What you should do
Can you copy the lipoprotein(a) passage word for word, starting at "Since up to" and ending at "plasma Lp(a) concentration."?

====== Selected passage ======

A detailed study of specific lipoprotein parameters is necessary in individuals at high risk of coronary heart disease (CHD). During the last two decades, attention has been focused on the association of lipoprotein(a) [Lp(a)] and CHD [1,2].
Lipoprotein(a) is a cholesterol-rich lipoprotein that is an independent risk factor for the development of atherosclerosis [3]. The protein moiety of Lp(a) consists of apoli­poprotein(a) [apo(a)], joined by a disulfide linkage to apolipoprotein B-100 (apo B) [4-7]. The apo(a) gene locus on chromosome 6q26-27 (LPA) has been identified as the major quantitative trait locus (QTL) for Lp(a) concentrations [8,9]. The apo(a) gene resides within 50 kb of the plasminogen gene and shares a high degree of sequence identity with its neighbor [10].
Apolipoprotein(a) is a glycosylated protein [11] that contains a variable number of tandem repeats of a se­quence closely resembling plasminogen kringle IV (K IV VNTR), followed by a single kringle V repeat and then a region that shares 94% sequence identity with the protease domain of plasminogen [10,12]. The number of kringle IV repeats is genetically determined and is responsible for the apo(a) size heterogeneity [13] of different isoforms [14, 15]. The relative molecular mass (Mr) of the isoforms was from less than 400,000 to more than 800,000 [16]. There is an inverse trend between Lp(a) concentration and the size of its apo(a) component: low Mr isoforms (B, S1, S2) are associated with high plasma Lp(a) concentrations and high Mr isoforms (S3, S4) with intermediate Lp(a) concentrations. In the “null” phenotype no apo(a) band is detected upon immunoblotting and the Lp(a) level is low or absent [14,17]. In humans, the plasma level of Lp(a) varies from 0.1 mg/dL to over 100 mg/dL [18].
Since up to 90% of the variance in Lp(a) levels is attributable to the apo(a) locus [9,19], the possibility that polymorphisms of the apo(a) gene, other than size, could contribute to the increase of Lp(a) levels, must be considered. These include a pentanucleotide (TTTTA) repeat polymorphism in the promoter, and sequence variation in coding and non coding regions of the gene, including a C->T polymorphism at +93 (relative to the transcription start site), that creates an additional ATG start codon but also affects transcription [20-22].
We here describe a method for the separation of apo(a) isoforms and for the determination of Mr of representative apo(a) isoforms, the apo(a) allele frequencies in a Macedonian population, and the relationship between the apo(a) isoforms and plasma Lp(a) concentration.

====== Supplied data ======

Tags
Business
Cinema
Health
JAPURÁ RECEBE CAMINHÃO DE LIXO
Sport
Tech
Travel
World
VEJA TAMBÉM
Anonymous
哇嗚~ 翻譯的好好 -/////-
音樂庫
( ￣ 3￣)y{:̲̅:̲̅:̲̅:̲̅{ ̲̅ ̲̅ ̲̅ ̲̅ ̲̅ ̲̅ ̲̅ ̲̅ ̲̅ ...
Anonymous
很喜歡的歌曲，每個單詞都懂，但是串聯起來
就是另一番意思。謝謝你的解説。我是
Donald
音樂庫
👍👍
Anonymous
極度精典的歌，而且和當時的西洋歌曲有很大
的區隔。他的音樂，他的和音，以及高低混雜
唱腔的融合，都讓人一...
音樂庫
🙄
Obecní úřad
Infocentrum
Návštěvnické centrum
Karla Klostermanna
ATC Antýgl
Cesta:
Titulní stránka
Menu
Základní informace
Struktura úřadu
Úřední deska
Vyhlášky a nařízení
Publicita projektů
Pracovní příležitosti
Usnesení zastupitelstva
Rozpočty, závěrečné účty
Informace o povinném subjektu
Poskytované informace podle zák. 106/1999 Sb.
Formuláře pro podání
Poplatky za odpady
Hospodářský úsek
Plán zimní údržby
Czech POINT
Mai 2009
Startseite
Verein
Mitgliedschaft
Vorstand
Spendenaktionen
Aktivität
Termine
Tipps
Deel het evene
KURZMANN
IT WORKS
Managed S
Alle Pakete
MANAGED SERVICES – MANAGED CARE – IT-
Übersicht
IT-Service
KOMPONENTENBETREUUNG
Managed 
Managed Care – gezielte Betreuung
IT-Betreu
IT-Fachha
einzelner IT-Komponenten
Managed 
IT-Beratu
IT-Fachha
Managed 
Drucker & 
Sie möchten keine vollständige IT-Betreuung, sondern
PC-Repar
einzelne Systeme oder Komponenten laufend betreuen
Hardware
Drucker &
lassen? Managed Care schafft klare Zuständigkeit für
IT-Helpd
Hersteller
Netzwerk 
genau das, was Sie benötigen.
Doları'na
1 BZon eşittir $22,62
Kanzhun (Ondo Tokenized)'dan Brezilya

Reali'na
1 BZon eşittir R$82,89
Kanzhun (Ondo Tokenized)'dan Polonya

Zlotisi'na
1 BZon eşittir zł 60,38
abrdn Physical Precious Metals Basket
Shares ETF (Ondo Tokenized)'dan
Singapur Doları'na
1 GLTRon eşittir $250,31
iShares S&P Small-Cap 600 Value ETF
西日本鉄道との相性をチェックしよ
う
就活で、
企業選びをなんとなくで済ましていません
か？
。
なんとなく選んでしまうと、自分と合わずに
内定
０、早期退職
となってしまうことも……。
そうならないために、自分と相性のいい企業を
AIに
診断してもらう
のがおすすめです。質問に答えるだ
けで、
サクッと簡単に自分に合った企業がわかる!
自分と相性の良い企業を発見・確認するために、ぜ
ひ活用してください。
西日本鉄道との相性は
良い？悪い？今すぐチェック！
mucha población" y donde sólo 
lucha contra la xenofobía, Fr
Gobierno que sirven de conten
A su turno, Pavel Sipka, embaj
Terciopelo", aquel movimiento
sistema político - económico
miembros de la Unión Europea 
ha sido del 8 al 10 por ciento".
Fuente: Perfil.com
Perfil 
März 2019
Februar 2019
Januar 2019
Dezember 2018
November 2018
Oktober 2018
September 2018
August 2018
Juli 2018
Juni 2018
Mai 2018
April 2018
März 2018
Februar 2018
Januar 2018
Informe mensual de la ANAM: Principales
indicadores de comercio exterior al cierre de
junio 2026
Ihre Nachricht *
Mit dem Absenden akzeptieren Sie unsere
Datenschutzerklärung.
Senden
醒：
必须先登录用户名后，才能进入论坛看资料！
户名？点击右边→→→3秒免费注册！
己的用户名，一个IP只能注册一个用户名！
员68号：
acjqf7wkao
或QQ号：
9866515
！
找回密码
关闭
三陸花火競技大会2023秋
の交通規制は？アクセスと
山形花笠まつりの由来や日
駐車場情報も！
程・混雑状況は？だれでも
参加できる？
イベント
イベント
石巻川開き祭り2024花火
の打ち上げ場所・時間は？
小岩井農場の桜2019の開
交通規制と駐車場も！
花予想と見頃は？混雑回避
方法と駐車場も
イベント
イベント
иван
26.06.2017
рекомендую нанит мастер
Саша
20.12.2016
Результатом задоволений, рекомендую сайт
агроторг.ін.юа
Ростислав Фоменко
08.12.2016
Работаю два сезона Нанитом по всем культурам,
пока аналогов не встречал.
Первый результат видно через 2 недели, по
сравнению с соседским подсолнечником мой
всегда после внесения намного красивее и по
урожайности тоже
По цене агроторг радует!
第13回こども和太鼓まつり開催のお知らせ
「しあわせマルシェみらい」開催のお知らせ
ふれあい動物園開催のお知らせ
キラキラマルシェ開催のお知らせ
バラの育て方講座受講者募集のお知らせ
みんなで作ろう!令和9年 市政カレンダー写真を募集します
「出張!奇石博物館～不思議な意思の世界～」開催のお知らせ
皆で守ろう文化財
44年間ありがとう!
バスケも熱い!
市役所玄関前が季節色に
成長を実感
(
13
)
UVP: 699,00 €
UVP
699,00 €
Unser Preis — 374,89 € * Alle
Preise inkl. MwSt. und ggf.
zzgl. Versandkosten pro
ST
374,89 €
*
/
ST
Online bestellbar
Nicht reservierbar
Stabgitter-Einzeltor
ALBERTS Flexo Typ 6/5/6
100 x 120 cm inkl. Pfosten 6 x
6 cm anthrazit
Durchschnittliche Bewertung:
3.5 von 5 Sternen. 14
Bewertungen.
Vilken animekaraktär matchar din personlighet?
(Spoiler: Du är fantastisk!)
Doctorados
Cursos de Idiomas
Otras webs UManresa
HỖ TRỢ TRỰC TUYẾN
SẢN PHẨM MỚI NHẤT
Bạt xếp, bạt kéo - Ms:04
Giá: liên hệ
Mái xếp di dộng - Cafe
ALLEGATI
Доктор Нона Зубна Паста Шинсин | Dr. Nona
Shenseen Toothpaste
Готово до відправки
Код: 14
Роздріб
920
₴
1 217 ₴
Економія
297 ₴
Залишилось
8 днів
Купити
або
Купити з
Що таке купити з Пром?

======

Exercise answer
Since up to 90% of the variance in Lp(a) levels is attributable to the apo(a) locus [9,19], the possibility that polymorphisms of the apo(a) gene, other than size, could contribute to the increase of Lp(a) levels, must be considered. These include a pentanucleotide (TTTTA) repeat polymorphism in the promoter, and sequence variation in coding and non coding regions of the gene, including a C->T polymorphism at +93 (relative to the transcription start site), that creates an additional ATG start codon but also affects transcription [20-22].
We here describe a method for the separation of apo(a) isoforms and for the determination of Mr of representative apo(a) isoforms, the apo(a) allele frequencies in a Macedonian population, and the relationship between the apo(a) isoforms and plasma Lp(a) concentration.